El llegar a las ciudades para los Embera, y el encontrar un lugar seguro para pasar la noche los lleva a un hacinamiento insólito, se conocen casos de aglomeración en Florencia, Colombia, en donde cuarenta Emberas vivían en una casa para diez personas y donde la necesidad de estar más unidos que nunca los mantiene en pie, resistiendo ante la adversidad del mundo para no desaparecer, para hacer resistencia y decir que están presentes.


La percepción de los Embera es que a su llegada a las ciudades no encuentran nada que comer, ni trabajo, ni donde vivir y muchos se ven obligados a vivir de la mendicidad. La influencia de la ciudad ha llevado a que los jóvenes opten por otras culturas citadinas influyentes en vez de creer y mantener la suya.
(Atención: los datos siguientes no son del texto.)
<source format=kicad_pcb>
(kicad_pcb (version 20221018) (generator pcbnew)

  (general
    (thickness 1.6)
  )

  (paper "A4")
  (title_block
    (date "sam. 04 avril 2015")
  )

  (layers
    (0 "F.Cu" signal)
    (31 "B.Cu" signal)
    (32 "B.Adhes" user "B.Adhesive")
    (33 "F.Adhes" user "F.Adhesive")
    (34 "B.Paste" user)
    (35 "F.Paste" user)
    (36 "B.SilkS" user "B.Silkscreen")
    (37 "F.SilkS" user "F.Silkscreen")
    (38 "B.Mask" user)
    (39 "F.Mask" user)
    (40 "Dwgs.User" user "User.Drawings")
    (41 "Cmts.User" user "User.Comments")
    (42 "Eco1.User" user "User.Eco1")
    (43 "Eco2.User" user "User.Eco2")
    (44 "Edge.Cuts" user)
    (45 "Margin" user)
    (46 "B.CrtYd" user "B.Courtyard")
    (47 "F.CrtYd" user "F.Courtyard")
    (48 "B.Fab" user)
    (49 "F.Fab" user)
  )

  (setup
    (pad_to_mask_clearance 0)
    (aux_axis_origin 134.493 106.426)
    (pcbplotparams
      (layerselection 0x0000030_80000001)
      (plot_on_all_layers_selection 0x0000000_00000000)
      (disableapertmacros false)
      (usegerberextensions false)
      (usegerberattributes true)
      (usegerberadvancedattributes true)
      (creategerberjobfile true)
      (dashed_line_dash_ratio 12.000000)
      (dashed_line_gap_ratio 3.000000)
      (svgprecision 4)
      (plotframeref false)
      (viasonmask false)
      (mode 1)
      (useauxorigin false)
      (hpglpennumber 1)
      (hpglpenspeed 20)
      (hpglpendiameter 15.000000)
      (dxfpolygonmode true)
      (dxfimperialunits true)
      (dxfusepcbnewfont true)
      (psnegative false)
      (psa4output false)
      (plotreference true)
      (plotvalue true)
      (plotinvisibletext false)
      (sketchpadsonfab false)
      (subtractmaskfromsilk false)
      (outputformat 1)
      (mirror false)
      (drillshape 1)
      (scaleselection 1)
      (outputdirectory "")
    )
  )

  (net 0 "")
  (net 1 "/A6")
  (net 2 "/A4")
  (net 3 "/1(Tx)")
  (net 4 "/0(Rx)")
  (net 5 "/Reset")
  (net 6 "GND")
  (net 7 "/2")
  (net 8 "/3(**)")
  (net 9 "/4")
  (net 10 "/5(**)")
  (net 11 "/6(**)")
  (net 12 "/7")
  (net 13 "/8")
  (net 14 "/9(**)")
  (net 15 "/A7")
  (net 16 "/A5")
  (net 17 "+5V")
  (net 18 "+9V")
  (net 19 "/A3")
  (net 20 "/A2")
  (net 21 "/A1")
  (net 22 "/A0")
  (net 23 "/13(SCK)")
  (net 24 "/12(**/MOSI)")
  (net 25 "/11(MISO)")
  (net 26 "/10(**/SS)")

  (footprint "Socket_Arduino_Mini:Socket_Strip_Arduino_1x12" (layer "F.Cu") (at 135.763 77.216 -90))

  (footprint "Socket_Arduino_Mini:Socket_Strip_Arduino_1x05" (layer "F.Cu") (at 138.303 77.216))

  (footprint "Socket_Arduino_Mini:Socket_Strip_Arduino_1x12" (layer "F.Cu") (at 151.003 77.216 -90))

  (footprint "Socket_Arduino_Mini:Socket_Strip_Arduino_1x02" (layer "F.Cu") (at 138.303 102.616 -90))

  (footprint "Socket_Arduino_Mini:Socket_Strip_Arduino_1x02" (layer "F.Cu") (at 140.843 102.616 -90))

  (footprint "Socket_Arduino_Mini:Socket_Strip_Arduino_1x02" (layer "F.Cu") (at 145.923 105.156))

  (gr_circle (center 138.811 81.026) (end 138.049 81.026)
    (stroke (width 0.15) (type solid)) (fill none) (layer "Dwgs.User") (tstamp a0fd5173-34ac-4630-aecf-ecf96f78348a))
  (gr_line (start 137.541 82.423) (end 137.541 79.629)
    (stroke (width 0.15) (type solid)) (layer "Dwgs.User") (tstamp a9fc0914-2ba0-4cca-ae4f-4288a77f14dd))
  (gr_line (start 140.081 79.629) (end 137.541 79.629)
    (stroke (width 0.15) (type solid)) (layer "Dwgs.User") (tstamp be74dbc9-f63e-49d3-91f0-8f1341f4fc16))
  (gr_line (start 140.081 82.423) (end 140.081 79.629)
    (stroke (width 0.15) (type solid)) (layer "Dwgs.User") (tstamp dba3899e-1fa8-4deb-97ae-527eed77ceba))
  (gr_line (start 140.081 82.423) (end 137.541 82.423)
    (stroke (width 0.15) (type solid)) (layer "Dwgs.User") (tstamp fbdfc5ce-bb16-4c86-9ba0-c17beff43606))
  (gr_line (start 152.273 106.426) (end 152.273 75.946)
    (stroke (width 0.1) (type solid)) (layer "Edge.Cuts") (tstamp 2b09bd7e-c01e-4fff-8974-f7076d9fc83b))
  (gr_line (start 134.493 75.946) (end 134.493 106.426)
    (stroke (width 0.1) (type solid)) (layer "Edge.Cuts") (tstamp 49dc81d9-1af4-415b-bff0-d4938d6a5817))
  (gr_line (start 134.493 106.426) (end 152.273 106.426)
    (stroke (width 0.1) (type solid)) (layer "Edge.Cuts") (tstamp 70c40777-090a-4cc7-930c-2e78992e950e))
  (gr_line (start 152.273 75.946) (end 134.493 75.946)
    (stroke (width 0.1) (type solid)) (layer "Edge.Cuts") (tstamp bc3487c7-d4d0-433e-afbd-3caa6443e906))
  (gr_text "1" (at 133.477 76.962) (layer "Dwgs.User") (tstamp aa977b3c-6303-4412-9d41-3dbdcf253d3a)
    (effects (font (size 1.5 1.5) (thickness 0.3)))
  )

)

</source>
En la ciudad la discriminación y la estigmatización son una constante, las personas del común no comprenden la situación y no valoran su historia ancestral, pero ante todo su cultura, que con el pasar de los días tienden a desaparecer.


Según el Alto Comisionado de las Naciones Unidas para los Refugiados (ACNUR) en Colombia hay alrededor de cien pueblos indígenas los cuales han resistido por más de quinientos años para conservar su territorio e identidad cultural; para la ACNUR la solución está en las acciones y es así que mediante una acción de tutela y con colaboración de la defensoría del pueblo buscaron dar solución a la problemática de la comunidad Embera de la vereda de Honduras en el Cauca, mediante la reubicación en Florencia acompañado de un programa de soluciones sostenibles por parte de la misma comunidad.
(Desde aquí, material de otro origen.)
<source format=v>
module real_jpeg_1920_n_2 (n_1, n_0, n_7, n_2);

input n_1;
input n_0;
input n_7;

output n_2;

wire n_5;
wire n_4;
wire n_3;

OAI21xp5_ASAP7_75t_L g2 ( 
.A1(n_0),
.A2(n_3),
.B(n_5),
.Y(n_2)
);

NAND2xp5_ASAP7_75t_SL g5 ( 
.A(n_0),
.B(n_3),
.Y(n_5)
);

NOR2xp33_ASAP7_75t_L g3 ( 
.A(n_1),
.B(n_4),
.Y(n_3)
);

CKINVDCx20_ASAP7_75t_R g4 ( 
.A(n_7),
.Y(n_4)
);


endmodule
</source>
Gracias a esta reubicación se busca mejorar la calidad de vida de la comunidad Embera Chami, se busca la organización de una identidad indígena resistente y se busca la protección para las víctimas y familiares de estas en lo que respecta al conflicto armado, ya que se cree dentro de la comunidad que se está gestando un nuevo plan de vida Embera.


Los casos de abandono a los que se ven sometidos nuestros hermanos mayores (tribus indígenas existentes) en los aspectos sociales a la hora de llegar a una ciudad grande como Bogotá, son fuertes, estas urbes absorben vidas y gesta demonios internos que corrompen el alma de aquel niño Embera que llora en silencio de hambre, de frío y de miedo. Las entidades estatales aparecen de vez en cuando para ayudar a estos colombianos olvidados y desterrados de un conflicto que toca a cada uno de nosotros, pero también ellos tienen miedo de pagar con consecuencias esa ayuda recibida, ya que la misma mano del hombre fue la que los ubicó en este su nueva selva de concreto; su miedo se palpa, se percibe y se siente en una fría calle, en donde ellos aprenden que solo sobrevive el más fuerte y en donde la pureza de ser Embera se baña de forma insana con lo malo del caos capitalino apagando poco a poco la llama de su cultura.